Plane & Pilot
Tuesday, November 6, 2012

IFR Strategies In Convective Weather

A tactical flight from coast-to-coast in a Columbia 400 from above the weather to underneath the overcast

At this point, Erie was covered by rain but I assumed correctly, that the weather would be better by the time we arrived.

Eventually, wandering at 15,000 feet through beautiful white peaks and valleys would have required climbing to remain mostly VMC. One excursion through what looked like a benign buildup but lifted the iPad in my lap up to about chest level was encouragement to descend to VMC conditions below. I informed the controller of my request, and we negotiated a stepped descent while he coordinated with the next sector.

At the start of this tale, I said that it wouldn't be my IFR skills that shepherded us safely to our destination. Once below the overcast, we had a whole new ball game, and this was to be the most challenging hour of our entire trip. I considered canceling IFR so I'd have free reign to avoid the virga and heavy rain shafts that were scattered around us. But I wanted ATC's attention and assistance, so I elected to remain IFR. From this point on, the challenge was to remain in VMC conditions and studiously avoid anything that looked remotely dangerous.

The hour-plus that it took to finish the flight to Erie illuminated a number of lessons to keep in mind if you try to navigate in VMC under an overcast with limited visibility and scattered thunderstorms, turbulence, virga and the like.

1 If the forecast is for convective activity, your best bet to avoid cumulus activity is usually to fly early in the mornings. The earlier, the better. Evenings might work, as well.

2 Flying VMC below an overcast, especially with occasional or continual low visibilities, requires constantly being heads up. You're watching for weather, clearest routing, indications of turbulence or other weather, and for other aircraft. The point is, you should be looking outside and not surprisingly, while avoiding obvious weather, I found that I was sometimes substantially off my desired course. The moving map was my salvation, and if you don't have a moving map, consistent and accurate navigation is critical. Even if you know the area, it's very easy to get confused and lost when the visibilities are low and weather is an issue.

3 It's obvious when you think about it, but sometimes not so obvious when you're flying, but if possible, always deviate upwind of convective activity, cells, virga and the like. Two reasons: First, if you're upwind of the weather, it won't be moving in your direction, so you're usually safer. Second, there's typically less turbulence on the upwind side. Sometimes, especially with strong winds, you can be miles downwind from a thunderstorm and still feel the effects.

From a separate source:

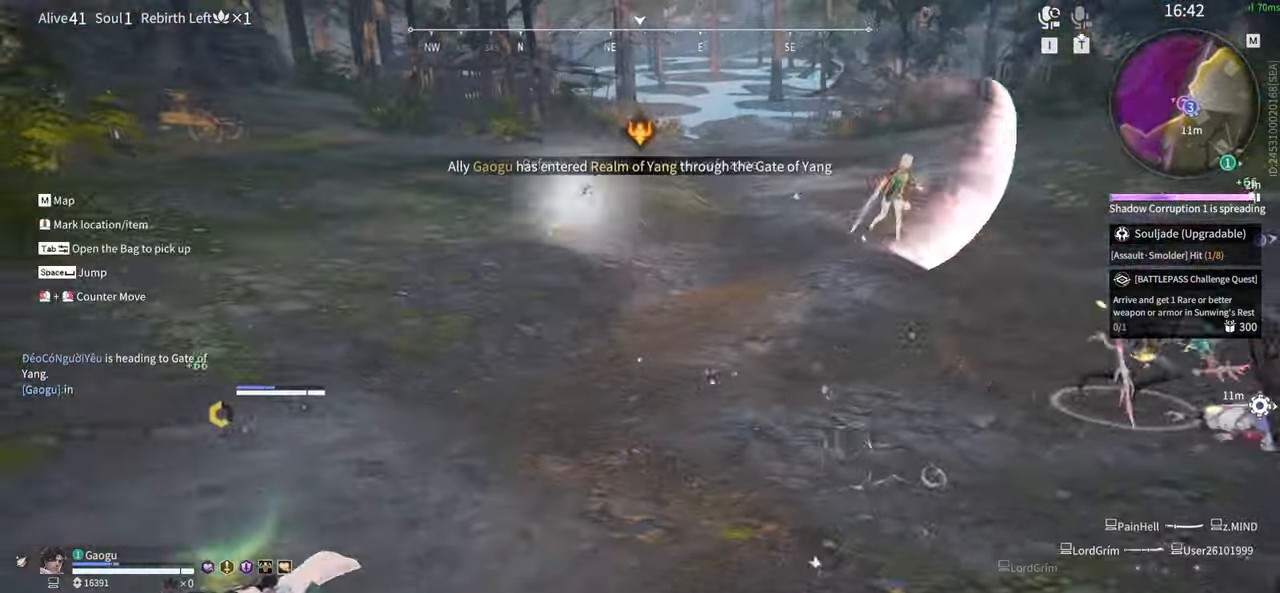
{"keys": ["w"], "mouse": ["right"], "events": [[117, "mouse_right", "down"], [500, "w", "down"]]}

4 There's one very basic tenet I learned while flying with my father from Vero Beach, Fla., to Phoenix, Ariz., when I was only 16. If you plan to file and fly IFR in convective conditions, especially with widespread IMC and embedded cells, always remain VMC. My father and I learned, oh did we learn, to stay away from IMC conditions when there are embedded cells.

5 If you're having trouble holding altitude and/or require continually changing heading to avoid the uglies, request "block altitudes" (especially at higher altitudes) and request a broad maneuvering diversion clearance. You won't always be able to get them, but you absolutely won't get them if you don't ask.